In 2009, her life story was made into a film, Desert Flower, starring Ethiopian supermodel Liya Kebede.
The film won the Bavarian Film Award for Best Movie. It was shown in over twenty countries.
But Waris's greatest victory wasn't awards or bestsellers.
It was change.
Real, measurable change.
When she started speaking out in 1997, more than 130 million girls and women had undergone FGM.
The World Health Organization estimated that 8,000 girls faced it every single day.
Many people didn't even know it existed.
Today, thanks to Waris and countless activists like her, FGM is recognized globally as a human rights violation.
A British Medical Journal study found that in East Africa, the rate of FGM in girls under fourteen dropped from 71 percent in 1995 to 8 percent in 2017.
In West Africa: from 73 percent to 25 percent.
In North Africa: from 57 percent to 14 percent.
In 2003, fifteen African Union member countries ratified the Maputo Protocol, which promotes the eradication of FGM.

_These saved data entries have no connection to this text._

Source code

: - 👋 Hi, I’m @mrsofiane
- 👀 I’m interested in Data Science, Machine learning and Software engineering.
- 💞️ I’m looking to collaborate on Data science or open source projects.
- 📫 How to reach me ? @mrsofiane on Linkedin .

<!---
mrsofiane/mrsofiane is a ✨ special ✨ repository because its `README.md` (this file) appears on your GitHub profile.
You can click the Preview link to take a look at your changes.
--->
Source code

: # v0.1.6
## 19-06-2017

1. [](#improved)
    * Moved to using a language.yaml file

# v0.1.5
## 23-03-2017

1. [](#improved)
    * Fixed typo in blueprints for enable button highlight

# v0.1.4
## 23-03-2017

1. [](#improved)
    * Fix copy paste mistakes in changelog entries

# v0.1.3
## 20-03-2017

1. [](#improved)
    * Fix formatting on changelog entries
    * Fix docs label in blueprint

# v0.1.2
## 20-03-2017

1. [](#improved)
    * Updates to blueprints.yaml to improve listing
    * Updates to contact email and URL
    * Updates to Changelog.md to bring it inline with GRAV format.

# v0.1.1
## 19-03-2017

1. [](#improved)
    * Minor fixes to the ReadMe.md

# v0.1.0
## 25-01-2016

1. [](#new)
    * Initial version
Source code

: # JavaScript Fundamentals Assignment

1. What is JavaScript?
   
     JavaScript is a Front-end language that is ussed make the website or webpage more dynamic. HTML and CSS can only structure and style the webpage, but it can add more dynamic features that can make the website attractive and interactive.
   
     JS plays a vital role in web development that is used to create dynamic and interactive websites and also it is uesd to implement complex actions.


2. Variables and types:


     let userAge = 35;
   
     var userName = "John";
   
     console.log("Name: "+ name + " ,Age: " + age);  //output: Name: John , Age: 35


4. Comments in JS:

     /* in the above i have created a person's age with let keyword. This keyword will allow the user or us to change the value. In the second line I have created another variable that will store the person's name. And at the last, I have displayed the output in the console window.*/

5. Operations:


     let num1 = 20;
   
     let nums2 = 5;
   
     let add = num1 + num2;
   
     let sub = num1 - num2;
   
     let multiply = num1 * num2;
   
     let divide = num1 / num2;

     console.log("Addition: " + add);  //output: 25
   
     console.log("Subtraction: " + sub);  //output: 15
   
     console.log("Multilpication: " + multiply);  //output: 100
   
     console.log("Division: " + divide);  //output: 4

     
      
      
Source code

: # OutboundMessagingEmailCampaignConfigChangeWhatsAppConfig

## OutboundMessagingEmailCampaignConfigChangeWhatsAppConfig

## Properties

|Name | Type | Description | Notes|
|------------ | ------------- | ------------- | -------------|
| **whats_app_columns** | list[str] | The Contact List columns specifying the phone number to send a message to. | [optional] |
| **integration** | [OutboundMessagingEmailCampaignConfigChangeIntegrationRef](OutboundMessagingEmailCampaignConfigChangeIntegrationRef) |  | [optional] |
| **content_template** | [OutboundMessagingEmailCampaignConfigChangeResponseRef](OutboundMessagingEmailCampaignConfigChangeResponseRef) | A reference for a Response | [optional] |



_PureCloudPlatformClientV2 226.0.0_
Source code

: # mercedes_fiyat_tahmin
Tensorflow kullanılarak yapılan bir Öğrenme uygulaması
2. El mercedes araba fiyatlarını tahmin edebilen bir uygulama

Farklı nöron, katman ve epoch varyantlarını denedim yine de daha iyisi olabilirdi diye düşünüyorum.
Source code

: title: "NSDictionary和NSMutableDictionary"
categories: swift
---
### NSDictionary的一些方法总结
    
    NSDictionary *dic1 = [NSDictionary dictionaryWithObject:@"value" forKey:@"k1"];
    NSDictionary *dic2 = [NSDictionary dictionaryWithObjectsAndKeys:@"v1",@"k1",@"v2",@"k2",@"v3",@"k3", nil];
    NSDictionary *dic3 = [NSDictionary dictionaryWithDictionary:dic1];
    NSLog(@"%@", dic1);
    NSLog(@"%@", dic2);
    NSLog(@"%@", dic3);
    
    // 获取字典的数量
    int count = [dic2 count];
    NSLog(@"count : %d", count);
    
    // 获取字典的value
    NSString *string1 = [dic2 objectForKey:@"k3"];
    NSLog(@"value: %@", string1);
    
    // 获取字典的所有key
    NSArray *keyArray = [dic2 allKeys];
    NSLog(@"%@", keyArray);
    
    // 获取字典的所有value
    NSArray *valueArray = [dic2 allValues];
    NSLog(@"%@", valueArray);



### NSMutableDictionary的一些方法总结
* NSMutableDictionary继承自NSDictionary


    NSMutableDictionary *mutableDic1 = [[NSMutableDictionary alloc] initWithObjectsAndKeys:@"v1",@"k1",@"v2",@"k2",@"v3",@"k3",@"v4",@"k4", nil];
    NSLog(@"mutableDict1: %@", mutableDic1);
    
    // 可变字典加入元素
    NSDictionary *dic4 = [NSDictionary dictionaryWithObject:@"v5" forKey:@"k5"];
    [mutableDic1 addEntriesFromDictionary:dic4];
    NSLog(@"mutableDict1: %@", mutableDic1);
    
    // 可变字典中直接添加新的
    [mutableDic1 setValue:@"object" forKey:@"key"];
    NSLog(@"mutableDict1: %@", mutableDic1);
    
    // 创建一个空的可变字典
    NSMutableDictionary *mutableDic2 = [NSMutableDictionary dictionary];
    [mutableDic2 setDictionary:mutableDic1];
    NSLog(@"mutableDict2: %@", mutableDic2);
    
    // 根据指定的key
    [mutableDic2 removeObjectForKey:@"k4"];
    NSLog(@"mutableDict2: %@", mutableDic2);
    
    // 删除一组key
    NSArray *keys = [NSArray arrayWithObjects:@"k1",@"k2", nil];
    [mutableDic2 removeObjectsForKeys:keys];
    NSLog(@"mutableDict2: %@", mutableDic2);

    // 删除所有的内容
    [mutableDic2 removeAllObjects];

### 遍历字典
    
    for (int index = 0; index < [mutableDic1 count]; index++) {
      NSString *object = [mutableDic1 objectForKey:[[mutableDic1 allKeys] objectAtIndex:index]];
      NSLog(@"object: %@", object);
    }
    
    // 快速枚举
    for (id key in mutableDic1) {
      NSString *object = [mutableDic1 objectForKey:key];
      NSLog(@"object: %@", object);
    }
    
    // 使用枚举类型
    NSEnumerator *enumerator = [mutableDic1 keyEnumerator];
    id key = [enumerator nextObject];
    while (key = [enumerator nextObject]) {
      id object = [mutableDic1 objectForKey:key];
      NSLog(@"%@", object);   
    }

In 2019, a London court sentenced a mother to eleven years in prison for circumcising her three-year-old daughter—the first such conviction in British history.
Countries around the world have passed laws criminalizing FGM.
Education campaigns reach millions.
And girls who would have faced the blade are being saved.
Waris Dirie is now in her late fifties.
She continues to fight.
"I want to end FGM once and for all in my lifetime," she says.
From a five-year-old girl held down by her mother while an old woman cut her with a dirty blade.
To a thirteen-year-old fleeing marriage across the desert.
To an eighteen-year-old cleaning floors at McDonald's.
To one of the world's most famous supermodels.
To the woman who broke the silence on one of humanity's most brutal practices.
Waris Dirie didn't just survive.
She transformed her pain into purpose.
Her trauma into a global movement.
Her silence into a voice that reached millions.
Every girl saved from FGM is a testament to her courage.
Every law passed against it carries her story.
Every survivor who finds help at a Desert Flower Center walks in her footsteps.
She was born a desert flower in the harshest conditions imaginable.
Not only did she survive.
She bloomed.
And she made damn sure millions of other girls would get the chance to bloom too.
Not as victims.
But as the powerful, whole, unbroken women they were always meant to be.